***** SOURCE
Acquiring an image from the swap chain

As mentioned before, the first thing we need to do in the drawFrame function is acquire an image from the swap chain. Recall that the swap chain is an extension feature, so we must use a function with the vk*KHR naming convention:

void drawFrame() {
    uint32_t imageIndex;
    vkAcquireNextImageKHR(device, swapChain, std::numeric_limits<uint64_t>::max(), imageAvailableSemaphore, VK_NULL_HANDLE, &imageIndex);
}

The first two parameters of vkAcquireNextImageKHR are the logical device and the swap chain from which we wish to acquire an image. The third parameter specifies a timeout in nanoseconds for an image to become available. Using the maximum value of a 64 bit unsigned integer disables the timeout.

The next two parameters specify synchronization objects that are to be signaled when the presentation engine is finished using the image. That's the point in time where we can start drawing to it. It is possible to specify a semaphore, fence or both. We're going to use our imageAvailableSemaphore for that purpose here.

The last parameter specifies a variable to output the index of the swap chain image that has become available. The index refers to the VkImage in our swapChainImages array. We're going to use that index to pick the right command buffer.

Submitting the command buffer

Queue submission and synchronization is configured through parameters in the VkSubmitInfo structure.

VkSubmitInfo submitInfo = {};
submitInfo.sType = VK_STRUCTURE_TYPE_SUBMIT_INFO;

VkSemaphore waitSemaphores[] = {imageAvailableSemaphore};
VkPipelineStageFlags waitStages[] = {VK_PIPELINE_STAGE_COLOR_ATTACHMENT_OUTPUT_BIT};
submitInfo.waitSemaphoreCount = 1;
submitInfo.pWaitSemaphores = waitSemaphores;
submitInfo.pWaitDstStageMask = waitStages;

The first three parameters specify which semaphores to wait on before execution begins and in which stage(s) of the pipeline to wait. We want to wait with writing colors to the image until it's available, so we're specifying the stage of the graphics pipeline that writes to the color attachment. That means that theoretically the implementation can already start executing our vertex shader and such while the image is not yet available. Each entry in the waitStages array corresponds to the semaphore with the same index in pWaitSemaphores.
**********
***** RAW DATA
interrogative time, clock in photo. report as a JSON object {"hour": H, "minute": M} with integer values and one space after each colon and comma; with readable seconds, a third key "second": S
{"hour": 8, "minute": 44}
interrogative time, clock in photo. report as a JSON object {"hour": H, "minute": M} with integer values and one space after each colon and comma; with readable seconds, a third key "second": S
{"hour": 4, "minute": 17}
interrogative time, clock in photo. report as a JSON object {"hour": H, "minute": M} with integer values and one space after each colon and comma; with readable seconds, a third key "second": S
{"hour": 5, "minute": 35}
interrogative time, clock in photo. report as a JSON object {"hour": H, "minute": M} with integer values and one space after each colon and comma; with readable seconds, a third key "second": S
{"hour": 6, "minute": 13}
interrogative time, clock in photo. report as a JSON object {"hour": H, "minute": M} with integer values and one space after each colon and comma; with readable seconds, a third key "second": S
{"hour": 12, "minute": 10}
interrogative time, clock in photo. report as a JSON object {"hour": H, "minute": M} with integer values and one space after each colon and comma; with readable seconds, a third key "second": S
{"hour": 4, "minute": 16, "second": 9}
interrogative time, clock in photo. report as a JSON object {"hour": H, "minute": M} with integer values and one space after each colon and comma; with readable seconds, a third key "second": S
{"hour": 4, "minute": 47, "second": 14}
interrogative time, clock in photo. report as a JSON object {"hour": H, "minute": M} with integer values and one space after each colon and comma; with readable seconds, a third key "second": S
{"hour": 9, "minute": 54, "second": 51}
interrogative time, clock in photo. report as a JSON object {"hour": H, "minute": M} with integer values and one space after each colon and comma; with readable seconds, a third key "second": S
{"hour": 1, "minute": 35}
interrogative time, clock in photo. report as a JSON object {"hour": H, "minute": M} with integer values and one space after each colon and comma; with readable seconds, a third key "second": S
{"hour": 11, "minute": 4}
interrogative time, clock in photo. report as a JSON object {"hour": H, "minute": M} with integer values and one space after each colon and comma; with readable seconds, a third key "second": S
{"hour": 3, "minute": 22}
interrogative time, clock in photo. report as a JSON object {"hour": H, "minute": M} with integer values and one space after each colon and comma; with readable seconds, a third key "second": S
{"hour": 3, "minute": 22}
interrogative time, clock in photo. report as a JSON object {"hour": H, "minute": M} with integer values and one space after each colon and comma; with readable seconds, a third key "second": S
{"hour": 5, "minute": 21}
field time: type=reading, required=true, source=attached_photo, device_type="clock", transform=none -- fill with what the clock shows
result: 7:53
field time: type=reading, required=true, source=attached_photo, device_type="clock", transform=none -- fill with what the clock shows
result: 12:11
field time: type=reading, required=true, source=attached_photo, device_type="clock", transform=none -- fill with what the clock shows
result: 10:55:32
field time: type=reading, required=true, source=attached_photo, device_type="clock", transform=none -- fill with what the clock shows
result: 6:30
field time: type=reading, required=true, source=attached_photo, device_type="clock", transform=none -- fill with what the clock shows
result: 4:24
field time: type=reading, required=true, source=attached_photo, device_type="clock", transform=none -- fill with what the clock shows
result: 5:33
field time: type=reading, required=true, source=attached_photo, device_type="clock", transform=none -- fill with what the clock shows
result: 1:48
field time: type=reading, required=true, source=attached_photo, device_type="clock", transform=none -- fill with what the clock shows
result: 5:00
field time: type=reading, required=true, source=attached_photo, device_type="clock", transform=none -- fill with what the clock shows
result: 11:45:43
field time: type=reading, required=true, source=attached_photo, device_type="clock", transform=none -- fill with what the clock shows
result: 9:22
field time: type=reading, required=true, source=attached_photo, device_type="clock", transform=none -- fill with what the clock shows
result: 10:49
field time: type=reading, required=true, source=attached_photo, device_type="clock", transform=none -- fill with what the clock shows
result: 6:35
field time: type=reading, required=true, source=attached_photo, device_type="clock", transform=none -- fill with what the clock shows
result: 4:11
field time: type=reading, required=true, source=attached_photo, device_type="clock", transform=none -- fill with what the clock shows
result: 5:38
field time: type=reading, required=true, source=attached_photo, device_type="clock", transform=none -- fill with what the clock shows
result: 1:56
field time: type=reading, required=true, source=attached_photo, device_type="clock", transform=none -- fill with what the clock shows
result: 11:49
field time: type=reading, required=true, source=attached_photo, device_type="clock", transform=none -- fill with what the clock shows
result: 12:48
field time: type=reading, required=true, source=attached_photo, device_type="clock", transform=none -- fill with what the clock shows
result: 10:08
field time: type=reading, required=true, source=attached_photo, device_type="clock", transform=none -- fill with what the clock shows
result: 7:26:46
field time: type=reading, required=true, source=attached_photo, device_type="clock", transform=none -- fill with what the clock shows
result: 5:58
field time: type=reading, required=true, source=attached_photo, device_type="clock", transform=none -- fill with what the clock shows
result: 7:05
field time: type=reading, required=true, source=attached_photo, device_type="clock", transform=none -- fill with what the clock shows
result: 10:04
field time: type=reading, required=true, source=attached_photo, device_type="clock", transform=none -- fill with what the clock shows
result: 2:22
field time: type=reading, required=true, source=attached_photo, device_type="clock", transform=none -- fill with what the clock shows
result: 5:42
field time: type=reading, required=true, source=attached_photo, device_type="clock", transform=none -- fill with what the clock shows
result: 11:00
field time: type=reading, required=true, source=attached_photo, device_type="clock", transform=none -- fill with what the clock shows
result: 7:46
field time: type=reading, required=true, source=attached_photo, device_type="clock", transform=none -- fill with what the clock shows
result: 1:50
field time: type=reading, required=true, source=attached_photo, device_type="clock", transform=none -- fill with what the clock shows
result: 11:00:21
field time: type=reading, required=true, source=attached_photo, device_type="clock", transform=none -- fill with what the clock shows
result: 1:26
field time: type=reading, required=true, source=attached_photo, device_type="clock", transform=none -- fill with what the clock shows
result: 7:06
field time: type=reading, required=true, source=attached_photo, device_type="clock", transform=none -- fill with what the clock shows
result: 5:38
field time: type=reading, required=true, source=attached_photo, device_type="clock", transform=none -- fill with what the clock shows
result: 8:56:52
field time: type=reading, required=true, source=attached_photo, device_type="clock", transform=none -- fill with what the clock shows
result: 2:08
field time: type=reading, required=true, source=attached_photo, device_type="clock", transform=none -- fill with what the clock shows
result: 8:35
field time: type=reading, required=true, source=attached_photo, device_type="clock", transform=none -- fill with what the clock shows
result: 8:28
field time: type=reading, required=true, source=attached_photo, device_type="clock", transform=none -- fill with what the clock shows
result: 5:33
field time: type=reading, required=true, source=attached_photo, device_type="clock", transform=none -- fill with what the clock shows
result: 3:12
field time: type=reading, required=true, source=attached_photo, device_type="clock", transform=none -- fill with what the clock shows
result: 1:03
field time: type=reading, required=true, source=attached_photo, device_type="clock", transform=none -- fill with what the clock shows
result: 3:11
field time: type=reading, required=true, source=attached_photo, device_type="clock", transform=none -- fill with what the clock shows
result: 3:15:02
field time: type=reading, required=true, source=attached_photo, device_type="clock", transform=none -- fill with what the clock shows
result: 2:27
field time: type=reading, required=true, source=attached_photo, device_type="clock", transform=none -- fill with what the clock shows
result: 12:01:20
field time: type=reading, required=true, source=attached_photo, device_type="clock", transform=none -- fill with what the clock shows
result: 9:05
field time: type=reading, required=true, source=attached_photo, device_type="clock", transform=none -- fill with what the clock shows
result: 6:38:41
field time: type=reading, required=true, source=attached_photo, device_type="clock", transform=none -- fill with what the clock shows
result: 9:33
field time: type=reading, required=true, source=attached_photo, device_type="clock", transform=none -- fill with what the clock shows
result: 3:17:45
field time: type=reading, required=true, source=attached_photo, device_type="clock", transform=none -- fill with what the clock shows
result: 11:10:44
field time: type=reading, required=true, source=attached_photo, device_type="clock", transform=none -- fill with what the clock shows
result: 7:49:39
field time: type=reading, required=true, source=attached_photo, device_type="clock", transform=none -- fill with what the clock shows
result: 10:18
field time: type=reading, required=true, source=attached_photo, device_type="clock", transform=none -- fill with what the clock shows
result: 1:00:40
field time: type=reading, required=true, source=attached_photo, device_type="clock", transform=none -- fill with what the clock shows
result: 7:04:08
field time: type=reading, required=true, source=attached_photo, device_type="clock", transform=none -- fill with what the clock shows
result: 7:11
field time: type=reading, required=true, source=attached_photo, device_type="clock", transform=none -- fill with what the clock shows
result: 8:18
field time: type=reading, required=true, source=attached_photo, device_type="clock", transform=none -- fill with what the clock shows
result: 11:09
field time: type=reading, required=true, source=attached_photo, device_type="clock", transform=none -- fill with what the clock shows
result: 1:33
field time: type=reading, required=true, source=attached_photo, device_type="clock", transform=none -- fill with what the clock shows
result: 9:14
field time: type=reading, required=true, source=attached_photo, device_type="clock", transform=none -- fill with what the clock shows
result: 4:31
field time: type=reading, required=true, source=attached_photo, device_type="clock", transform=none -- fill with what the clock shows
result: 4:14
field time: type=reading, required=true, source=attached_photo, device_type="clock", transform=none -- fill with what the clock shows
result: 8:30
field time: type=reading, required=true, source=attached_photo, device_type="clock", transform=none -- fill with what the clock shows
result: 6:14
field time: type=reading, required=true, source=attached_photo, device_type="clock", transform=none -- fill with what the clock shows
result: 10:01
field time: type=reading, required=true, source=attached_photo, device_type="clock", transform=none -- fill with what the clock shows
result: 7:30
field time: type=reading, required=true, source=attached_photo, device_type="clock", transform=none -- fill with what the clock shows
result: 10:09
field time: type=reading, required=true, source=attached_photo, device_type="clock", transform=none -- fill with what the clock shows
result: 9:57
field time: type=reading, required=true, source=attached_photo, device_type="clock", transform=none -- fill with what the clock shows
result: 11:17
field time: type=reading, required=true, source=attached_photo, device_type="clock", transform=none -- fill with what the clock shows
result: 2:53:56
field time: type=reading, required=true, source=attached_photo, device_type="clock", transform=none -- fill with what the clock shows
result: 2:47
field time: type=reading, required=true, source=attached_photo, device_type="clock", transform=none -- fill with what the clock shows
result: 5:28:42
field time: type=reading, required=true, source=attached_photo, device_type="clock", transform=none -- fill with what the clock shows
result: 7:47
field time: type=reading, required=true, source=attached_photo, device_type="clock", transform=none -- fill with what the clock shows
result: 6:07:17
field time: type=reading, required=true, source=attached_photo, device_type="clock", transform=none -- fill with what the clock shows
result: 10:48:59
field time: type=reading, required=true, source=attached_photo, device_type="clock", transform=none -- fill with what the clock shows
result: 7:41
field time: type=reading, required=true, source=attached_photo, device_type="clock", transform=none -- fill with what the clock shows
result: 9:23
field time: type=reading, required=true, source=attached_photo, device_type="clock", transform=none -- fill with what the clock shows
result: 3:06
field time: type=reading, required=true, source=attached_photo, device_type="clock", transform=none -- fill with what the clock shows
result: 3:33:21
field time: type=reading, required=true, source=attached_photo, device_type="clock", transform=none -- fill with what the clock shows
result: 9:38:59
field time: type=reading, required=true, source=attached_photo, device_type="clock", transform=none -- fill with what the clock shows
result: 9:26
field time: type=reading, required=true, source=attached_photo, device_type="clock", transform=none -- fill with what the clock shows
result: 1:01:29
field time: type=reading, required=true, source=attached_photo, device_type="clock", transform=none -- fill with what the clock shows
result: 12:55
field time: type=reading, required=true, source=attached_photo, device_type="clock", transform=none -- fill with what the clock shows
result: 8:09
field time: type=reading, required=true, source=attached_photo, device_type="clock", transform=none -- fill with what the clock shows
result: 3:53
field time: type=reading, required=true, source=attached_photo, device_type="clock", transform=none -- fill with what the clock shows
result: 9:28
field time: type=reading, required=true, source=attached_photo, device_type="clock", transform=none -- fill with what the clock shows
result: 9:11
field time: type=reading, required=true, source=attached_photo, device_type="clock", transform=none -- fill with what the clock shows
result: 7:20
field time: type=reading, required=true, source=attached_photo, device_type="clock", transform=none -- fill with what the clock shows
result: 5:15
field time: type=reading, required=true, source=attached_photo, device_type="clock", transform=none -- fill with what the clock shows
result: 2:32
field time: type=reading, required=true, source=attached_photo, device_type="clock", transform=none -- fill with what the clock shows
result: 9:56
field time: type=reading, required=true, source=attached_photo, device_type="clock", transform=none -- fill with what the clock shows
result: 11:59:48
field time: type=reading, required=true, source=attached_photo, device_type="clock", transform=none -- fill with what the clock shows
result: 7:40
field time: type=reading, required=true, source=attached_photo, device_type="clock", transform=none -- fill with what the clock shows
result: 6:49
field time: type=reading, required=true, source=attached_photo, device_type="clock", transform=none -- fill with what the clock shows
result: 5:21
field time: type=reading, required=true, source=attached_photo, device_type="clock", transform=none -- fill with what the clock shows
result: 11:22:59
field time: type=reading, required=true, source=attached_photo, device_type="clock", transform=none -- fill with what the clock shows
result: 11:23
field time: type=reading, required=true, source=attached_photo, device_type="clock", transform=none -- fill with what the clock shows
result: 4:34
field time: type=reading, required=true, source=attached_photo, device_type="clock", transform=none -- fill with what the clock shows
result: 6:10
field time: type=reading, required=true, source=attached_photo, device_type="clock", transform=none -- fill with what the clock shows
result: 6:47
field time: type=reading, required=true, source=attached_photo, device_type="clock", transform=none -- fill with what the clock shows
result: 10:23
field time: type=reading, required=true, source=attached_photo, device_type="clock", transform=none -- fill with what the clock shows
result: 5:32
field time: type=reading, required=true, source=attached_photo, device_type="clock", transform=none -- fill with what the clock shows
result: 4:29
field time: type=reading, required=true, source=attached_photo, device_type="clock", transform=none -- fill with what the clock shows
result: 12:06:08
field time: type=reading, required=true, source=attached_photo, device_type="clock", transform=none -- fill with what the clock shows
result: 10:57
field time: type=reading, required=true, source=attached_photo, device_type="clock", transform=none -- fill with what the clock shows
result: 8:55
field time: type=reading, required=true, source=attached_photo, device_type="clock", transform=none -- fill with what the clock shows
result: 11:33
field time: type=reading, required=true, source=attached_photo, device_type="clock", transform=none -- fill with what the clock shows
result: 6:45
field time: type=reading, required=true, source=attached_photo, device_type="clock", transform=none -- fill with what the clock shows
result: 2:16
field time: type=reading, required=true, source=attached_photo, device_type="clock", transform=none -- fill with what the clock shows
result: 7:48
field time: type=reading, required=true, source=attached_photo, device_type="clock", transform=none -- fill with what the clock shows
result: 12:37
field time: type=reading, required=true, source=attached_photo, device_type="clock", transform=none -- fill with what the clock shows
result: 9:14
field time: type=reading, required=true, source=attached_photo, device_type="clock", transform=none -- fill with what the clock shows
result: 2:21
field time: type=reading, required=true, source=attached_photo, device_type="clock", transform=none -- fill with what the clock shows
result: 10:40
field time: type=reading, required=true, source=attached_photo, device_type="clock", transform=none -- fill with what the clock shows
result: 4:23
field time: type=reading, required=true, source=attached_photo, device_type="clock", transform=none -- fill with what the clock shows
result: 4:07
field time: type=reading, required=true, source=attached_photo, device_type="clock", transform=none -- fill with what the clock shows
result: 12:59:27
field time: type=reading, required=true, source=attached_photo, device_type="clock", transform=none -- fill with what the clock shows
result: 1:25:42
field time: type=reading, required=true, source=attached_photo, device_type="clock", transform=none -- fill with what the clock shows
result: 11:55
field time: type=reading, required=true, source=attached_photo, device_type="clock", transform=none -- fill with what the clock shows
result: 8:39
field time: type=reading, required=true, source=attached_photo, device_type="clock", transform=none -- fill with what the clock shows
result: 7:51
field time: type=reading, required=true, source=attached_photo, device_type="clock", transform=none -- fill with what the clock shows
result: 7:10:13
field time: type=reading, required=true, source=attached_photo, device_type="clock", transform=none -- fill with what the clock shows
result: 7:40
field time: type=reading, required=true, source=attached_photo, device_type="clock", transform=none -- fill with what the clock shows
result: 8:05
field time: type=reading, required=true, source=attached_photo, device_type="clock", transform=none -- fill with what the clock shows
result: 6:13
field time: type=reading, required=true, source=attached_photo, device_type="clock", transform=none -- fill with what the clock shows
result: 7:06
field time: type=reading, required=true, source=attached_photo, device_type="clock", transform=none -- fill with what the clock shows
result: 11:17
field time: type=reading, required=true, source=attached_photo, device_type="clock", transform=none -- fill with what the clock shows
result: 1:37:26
**********
EXERCISE INSTRUCTIONS:
1. In the Vulkan tutorial, give the passage from "Acquiring an image" up to and including "disables the timeout." again, replacing "swap chain" with "swapchain" everywhere it appears.
2. According to the Vulkan tutorial, what happens when the maximum value of a 64-bit unsigned integer is passed as the timeout?
3. List every argument passed to vkAcquireNextImageKHR in the drawFrame code of the Vulkan tutorial, in the order they appear.

OUTPUTS FOR THE TASKS:
1.
Acquiring an image from the swapchain

As mentioned before, the first thing we need to do in the drawFrame function is acquire an image from the swapchain. Recall that the swapchain is an extension feature, so we must use a function with the vk*KHR naming convention:

void drawFrame() {
    uint32_t imageIndex;
    vkAcquireNextImageKHR(device, swapChain, std::numeric_limits<uint64_t>::max(), imageAvailableSemaphore, VK_NULL_HANDLE, &imageIndex);
}

The first two parameters of vkAcquireNextImageKHR are the logical device and the swapchain from which we wish to acquire an image. The third parameter specifies a timeout in nanoseconds for an image to become available. Using the maximum value of a 64 bit unsigned integer disables the timeout.

2. It disables the timeout.

3.
device
swapChain
std::numeric_limits<uint64_t>::max()
imageAvailableSemaphore
VK_NULL_HANDLE
&imageIndex